The Significant Threat of Business Email Compromise
BEC scams cost companies millions in fraudulent wire transfers.
It’s late on a Wednesday afternoon when Joe in finance receives an email from the CEO: “Just signed a contract with a new supplier. Please wire $150,000 to this account ASAP. Thanks.” Bank routing and account numbers are provided.
The CEO is out of town on business — Joe isn’t sure where or why — so he immediately sets about fulfilling the request. The CEO gets back in the office on Monday, and Joe goes to her office to acknowledge that he completed the wire transfer. But the shocked CEO says she never made the request. The email was fraudulent and scammers have made off with company funds.
In recent years, the FBI has issued multiple warnings about the Business Email Compromise (BEC) scam. This phishing scam comes in several forms. Hackers often “spoof” the emails of company executives, and ask employees to process wire transfers for confidential or time-sensitive business transactions. Or an executive or employee email account is hacked, allowing the attacker to fraudulently issue invoices on behalf of legitimate vendors and request wire transfers to the hacker’s bank accounts.

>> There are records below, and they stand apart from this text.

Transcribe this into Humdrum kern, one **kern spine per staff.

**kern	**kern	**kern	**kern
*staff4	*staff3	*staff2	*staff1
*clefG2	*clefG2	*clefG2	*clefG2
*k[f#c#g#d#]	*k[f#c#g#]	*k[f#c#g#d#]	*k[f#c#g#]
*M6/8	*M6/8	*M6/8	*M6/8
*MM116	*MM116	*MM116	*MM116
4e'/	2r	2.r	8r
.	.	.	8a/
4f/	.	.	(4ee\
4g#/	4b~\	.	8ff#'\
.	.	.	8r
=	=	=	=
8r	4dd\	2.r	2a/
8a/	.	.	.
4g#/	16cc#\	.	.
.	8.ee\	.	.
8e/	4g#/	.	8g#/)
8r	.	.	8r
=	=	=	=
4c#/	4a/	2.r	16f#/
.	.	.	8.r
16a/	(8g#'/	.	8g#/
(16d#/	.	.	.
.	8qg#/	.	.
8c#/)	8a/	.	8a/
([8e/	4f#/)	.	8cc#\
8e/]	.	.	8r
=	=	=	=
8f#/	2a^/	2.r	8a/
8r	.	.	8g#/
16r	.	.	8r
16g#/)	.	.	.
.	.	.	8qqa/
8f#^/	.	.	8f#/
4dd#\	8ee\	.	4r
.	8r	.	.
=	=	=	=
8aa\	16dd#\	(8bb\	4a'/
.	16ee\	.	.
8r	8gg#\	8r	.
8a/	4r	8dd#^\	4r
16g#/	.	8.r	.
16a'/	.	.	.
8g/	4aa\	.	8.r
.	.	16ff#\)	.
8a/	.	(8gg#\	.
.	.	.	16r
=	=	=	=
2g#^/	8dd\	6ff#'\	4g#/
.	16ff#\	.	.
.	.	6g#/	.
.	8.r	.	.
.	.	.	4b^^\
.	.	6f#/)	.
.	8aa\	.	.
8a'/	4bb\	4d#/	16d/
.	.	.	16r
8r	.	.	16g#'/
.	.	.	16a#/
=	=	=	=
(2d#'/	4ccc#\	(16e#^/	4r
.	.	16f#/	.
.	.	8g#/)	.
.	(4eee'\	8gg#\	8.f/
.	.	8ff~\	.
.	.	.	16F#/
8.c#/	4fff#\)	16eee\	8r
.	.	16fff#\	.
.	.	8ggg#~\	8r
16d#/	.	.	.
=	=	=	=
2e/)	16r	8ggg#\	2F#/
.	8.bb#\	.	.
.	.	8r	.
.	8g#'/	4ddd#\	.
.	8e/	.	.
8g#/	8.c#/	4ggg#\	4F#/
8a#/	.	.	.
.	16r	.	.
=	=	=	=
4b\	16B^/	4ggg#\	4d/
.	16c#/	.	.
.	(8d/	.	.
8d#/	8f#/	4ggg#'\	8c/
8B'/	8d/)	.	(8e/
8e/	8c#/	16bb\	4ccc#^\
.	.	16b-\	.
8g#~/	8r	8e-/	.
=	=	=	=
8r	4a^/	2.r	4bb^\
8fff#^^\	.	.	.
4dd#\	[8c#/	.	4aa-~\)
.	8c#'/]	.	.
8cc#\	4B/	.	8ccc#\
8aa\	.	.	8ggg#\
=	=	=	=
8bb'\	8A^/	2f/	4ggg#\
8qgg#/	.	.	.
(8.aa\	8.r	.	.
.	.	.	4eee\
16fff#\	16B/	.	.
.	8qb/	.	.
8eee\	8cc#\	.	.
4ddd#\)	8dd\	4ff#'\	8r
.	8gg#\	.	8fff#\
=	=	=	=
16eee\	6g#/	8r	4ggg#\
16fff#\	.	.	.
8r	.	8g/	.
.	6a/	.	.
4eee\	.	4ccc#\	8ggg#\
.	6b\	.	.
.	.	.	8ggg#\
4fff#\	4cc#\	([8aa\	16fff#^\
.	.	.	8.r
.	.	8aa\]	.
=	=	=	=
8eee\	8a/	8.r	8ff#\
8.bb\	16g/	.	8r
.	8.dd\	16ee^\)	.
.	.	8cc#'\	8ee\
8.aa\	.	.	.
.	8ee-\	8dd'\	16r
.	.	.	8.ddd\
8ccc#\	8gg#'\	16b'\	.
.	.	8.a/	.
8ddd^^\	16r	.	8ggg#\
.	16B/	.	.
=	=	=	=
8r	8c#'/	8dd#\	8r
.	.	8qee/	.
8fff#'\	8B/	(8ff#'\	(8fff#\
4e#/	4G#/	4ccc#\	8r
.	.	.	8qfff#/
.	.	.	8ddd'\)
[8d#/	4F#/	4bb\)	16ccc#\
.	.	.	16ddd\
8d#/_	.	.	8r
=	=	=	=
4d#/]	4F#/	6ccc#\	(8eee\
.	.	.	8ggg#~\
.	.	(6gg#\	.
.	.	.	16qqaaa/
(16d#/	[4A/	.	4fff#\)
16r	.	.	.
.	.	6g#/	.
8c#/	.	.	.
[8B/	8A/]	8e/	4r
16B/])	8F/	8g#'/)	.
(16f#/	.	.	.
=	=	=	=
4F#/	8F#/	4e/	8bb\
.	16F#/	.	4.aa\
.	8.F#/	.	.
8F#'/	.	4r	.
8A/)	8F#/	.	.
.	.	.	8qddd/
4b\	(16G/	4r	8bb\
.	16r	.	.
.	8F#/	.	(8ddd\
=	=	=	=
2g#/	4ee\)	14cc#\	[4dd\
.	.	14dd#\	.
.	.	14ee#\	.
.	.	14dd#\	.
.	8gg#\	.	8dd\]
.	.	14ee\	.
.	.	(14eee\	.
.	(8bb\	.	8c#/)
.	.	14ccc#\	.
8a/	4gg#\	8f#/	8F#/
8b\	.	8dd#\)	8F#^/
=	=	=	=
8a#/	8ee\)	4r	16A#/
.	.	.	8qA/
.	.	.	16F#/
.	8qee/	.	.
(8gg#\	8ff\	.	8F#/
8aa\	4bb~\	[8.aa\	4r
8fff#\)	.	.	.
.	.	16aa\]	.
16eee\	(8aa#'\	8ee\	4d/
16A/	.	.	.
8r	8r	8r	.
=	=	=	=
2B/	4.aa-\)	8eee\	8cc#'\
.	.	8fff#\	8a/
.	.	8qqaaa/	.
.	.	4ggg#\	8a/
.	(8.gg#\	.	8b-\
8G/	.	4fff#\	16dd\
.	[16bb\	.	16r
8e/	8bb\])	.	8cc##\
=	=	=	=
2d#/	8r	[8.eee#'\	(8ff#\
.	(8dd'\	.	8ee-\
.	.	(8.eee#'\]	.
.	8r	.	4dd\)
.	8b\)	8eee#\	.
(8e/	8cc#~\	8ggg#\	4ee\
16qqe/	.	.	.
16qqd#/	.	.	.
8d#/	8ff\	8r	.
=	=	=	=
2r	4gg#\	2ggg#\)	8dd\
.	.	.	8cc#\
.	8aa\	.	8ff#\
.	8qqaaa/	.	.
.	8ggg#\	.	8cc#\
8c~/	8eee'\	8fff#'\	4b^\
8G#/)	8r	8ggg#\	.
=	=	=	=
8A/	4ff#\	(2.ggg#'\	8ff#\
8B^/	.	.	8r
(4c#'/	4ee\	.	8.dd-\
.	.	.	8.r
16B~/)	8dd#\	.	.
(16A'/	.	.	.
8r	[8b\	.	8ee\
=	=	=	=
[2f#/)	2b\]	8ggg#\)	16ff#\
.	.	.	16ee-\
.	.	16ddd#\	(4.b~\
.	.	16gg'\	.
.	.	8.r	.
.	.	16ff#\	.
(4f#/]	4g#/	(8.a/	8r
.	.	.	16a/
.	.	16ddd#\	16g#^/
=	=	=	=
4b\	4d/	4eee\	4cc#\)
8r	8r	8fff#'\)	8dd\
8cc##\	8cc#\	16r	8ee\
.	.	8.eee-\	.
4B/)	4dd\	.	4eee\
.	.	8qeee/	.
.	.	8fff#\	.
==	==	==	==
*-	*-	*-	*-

These and related scams have increased since same-day automated clearing house (ACH) payments became universally available on Sept. 23, 2016. Same-day ACH allows payments to be settled in hours rather than taking one or more business days. The immediacy of same-day ACH, and the high volume of payments, are appealing to hackers, who can take advantage of shorter payment windows by sneaking in fraudulent transfers before victims are aware of what has happened.
Significant Losses
The stakes are high. The FBI’s Internet Crime Complaint Center (IC3) received 21,832 BEC complaints in 2022, with adjusted losses of more than $2.7 billion. The data show that BEC attacks were eight times more common than ransomware attacks, causing almost 80 times more financial damage. The actual number of incidents and aggregate losses are likely much higher — such attacks often go unreported due to fears of reputation damage and lost business.
The unfortunate truth is that people fall for these and other phishing scams because hackers are getting much better at deception and persuasion, which is why people still fall for these and other scams. Furthermore, fraudulent wire transfers are hard to detect, and the money lost is extremely difficult to recover.
The fraud filters used by banks aren’t capable of evaluating all of the moving parts of such a scam — each transaction, account histories for both incoming and outgoing funds, the batches within a file, behavior associated with a particular file, etc. Although automated fraud detection systems are used, most monitoring of flagged transactions is still manual. Many attacks are automated and carried out by bots, and humans just can’t keep up.
The Value of Training
There is some good news, however. Studies show that security awareness training brings measurable reductions in employees’ susceptibility to phishing attacks. Additionally, training significantly increases user reporting of suspicious emails, a critical metric for gauging positive employee behavior.
This is a positive sign for IT security teams, given the increase in BEC attacks that are highly targeted and personalized. Users must be vigilant to identify sophisticated phishing emails, and use reporting mechanisms to alert IT teams to potentially dangerous emails that evade perimeter defenses.
In light of that, employee security awareness training can help organizations reduce the risk that they’ll fall victim to BEC, ransomware and other attacks. Organizations should also implement policies and procedures to prevent fraudulent wire transfers:
Require multifactor authentication for logging into email, receiving payment information, and processing a request to change existing information.
Implement email filtering to block incoming messages that contain suspicious links or attachments.
Scan outgoing email to prevent transmission of sensitive information.
Confirm payment information using a different channel such as face-to-face communication or a phone call instead of simply replying to an email.
Provide clear instructions to business partners and vendors about the proper procedures for communicating payment information.
Require employees to verify everything before initiating payment. A delay is far less costly than a transfer to a fraudulent account.
Organizations that suspect they’ve been victimized by wire transfer fraud should notify the sending and receiving banks and law enforcement immediately. It may be possible to freeze the funds. They should also investigate their email system and encourage affected third parties to do the same.